De grote massa durft niet direct de echte vijand – het monopolie-kapitaal – aanvallen als schuldige van de crisis.
Zij hoopt de crisis 'op te lossen” door een herverdeling van de lasten onder de werkende mensen zelf.
In 1968 was de revolutie voor de nieuwe, linkse generatie, een noodzaak die kon afgeleid worden uit ideologische discussies. In 1983 ziet en voelt men dat de revolutie voorkomt uit de verarming, de verbittering, de miserie van een groot deel van de werkers en men ziet dat de monopolie-burgerij haar stoottroepen uitrust en voorbereid voor genadeloze repressie. Ook bij een deel van de marxist-leninisten ziet men de reflex: capituleren om zijn privileges te behouden. De angst en de onzekerheid tast hun revolutionair denken aan. Zij weten zeer goed dat de angst en onzekerheid die overal om zich heen grijpt aantoont hoe de burgerlijke orde in haar voegen begint te kraken. Zij weten dat de arbeiders en werkers hun illusies over het behoud van hun verworvenheden zullen zien vernietigen, dat de bittere slagen van de burgerij hen onvermijdelijk in volle gezicht zullen treffen. Zij weten dat de arbeiders en werkers meer dan ooit een echte, revolutionaire partij nodig hebben.
Maar zij capituleren, zij trekken zich terug in een vrij confortabele, kleinburgerlijke loopbaan en zij hopen dat de miserie van de crisis en van de repressie hen zal gespaard blijven.

2.2. De algemene verrechtsing
De agressiviteit van het kapitaal en de rechtse partijen neemt voortdurend toe. Dit is geen toeval, maar een noodzaak. Het is een uiting van het antagonistische karakter van de tegenstelling tussen arbeid en kapitaal. Al diegenen die de crisis willen oplossen maar binnen het kader willen blijven van de kapitalistische samenleving, zijn verplicht om steeds drastischer maatregelen tegen de arbeiders en werkers voor te stellen. Zij noemen dit “noodzakelijke offers”. Allerlei linkse reformisten hebben een grotere haat voor de socialistische revolutie dan voor het kapitalisme.

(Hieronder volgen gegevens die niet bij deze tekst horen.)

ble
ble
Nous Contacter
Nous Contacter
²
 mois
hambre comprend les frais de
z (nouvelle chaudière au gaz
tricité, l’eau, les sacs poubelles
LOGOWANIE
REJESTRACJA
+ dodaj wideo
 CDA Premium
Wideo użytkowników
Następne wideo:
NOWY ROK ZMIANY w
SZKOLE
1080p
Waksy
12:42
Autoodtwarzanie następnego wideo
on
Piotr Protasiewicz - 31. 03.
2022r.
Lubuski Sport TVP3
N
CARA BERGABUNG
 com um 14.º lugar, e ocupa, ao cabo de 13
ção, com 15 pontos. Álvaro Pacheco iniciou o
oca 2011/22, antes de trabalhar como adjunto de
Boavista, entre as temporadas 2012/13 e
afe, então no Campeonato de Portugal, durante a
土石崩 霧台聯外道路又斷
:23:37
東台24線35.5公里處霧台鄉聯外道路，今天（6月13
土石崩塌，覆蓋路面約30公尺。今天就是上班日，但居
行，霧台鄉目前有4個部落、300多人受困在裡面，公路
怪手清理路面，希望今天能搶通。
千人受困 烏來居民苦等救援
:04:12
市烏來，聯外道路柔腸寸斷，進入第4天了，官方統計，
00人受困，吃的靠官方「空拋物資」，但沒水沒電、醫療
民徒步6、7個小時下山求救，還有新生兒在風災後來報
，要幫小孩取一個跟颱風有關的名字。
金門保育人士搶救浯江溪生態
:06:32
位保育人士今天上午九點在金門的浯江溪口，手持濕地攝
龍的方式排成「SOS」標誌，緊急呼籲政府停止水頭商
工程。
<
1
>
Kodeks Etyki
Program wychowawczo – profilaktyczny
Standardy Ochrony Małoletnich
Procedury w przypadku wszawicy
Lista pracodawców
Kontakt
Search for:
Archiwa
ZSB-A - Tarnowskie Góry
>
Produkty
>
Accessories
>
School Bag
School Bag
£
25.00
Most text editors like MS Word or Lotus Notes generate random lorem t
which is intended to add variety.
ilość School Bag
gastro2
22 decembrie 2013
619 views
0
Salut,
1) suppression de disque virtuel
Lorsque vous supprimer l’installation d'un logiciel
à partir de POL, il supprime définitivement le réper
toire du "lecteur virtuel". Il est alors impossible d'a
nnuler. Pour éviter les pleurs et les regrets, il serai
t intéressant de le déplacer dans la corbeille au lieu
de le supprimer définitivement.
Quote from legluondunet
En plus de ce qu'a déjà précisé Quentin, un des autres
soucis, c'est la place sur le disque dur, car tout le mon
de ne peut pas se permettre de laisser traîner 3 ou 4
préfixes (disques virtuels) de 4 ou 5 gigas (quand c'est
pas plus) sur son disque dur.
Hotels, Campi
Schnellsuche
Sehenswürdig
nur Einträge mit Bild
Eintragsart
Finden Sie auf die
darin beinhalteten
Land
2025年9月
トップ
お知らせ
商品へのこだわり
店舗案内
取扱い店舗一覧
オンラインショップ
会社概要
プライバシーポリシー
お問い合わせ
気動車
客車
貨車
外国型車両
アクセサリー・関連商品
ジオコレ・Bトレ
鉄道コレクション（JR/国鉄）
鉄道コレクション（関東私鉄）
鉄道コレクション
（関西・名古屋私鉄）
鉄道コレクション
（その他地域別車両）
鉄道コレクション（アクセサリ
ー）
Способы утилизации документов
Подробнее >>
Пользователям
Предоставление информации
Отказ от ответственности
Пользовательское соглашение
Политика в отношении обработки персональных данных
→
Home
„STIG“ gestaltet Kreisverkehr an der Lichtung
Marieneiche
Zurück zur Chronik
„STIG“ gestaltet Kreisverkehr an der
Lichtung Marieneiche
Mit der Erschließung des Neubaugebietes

Wie een “oplossing” zoekt binnen de perken van het kapitalisme is verplicht om rechts en extreem-rechtse maatregelen aan te prijzen onder “linkse” kleuren.
Deze algemene verrechtsing van het politiek klimaat heeft zijn weerslag op bepaalde marxist-leninisten.
Hoe luider de rechtse oplossingen van de daken worden geschreeuwd, hoe minder zij geloven in de revolutie. De burgerlijke partijen gaan over op extreem-rechtse posities. De burgerlijke arbeiderspartijen gaan over op rechtse standpunten die in een reformistische verpakking worden aangeprezen. Uitgebluste revolutionairen voelen zich geroepen op “druk” uit te oefenen op reformistische leiders. Hoewel zij goed beseffen dat de posities van de reformistische partij steeds meer naar rechts opschuiven, stellen zij het voor alsof de PS-SP de enige “sterke” en “grote” partij is die weerstand kan bieden aan rechts.
Sommige “marxist-leninisten” worden geïntimideerd door de algemene verrechtsing. Hoewel dit feit zelf de noodzaak van de revolutie in het licht stelt, oordelen zij dat het revolutionair werk niet “realistisch” is.
Zij zoeken naar realistische en realiseerbare oplossingen voor de fundamentele vraagstukken die alleen door de socialistische revolutie kunnen opgelost worden. Zij komen noodzakelijk tot voorstellen voor de uitbouw van het staatsmonopolie-kapitalisme die er meestal in bestaat het industriekapitaal te versterken tegenover het bankkapitaal en bepaalde groepen van het industriekapitaal ( de sectoren met speerpunttechnologie, de kleine en middelgrote bedrijven) tegen andere groepen.
De sociaal-democratische politiek maakt een diepgaande crisis door. In de jaren '60 wierp haar praktijk van klassensamenwerking tastbare resultaten af voor de arbeiders.
Zij heeft behoefte aan een nieuwe generatie van theoretici die een “realistisch alternatief” kunnen bedenken.
Daarvoor zoekt zij toenadering tot het soort revolutionairen dat aan de crisis van het marxisme en de crisis van het militantisme toe is.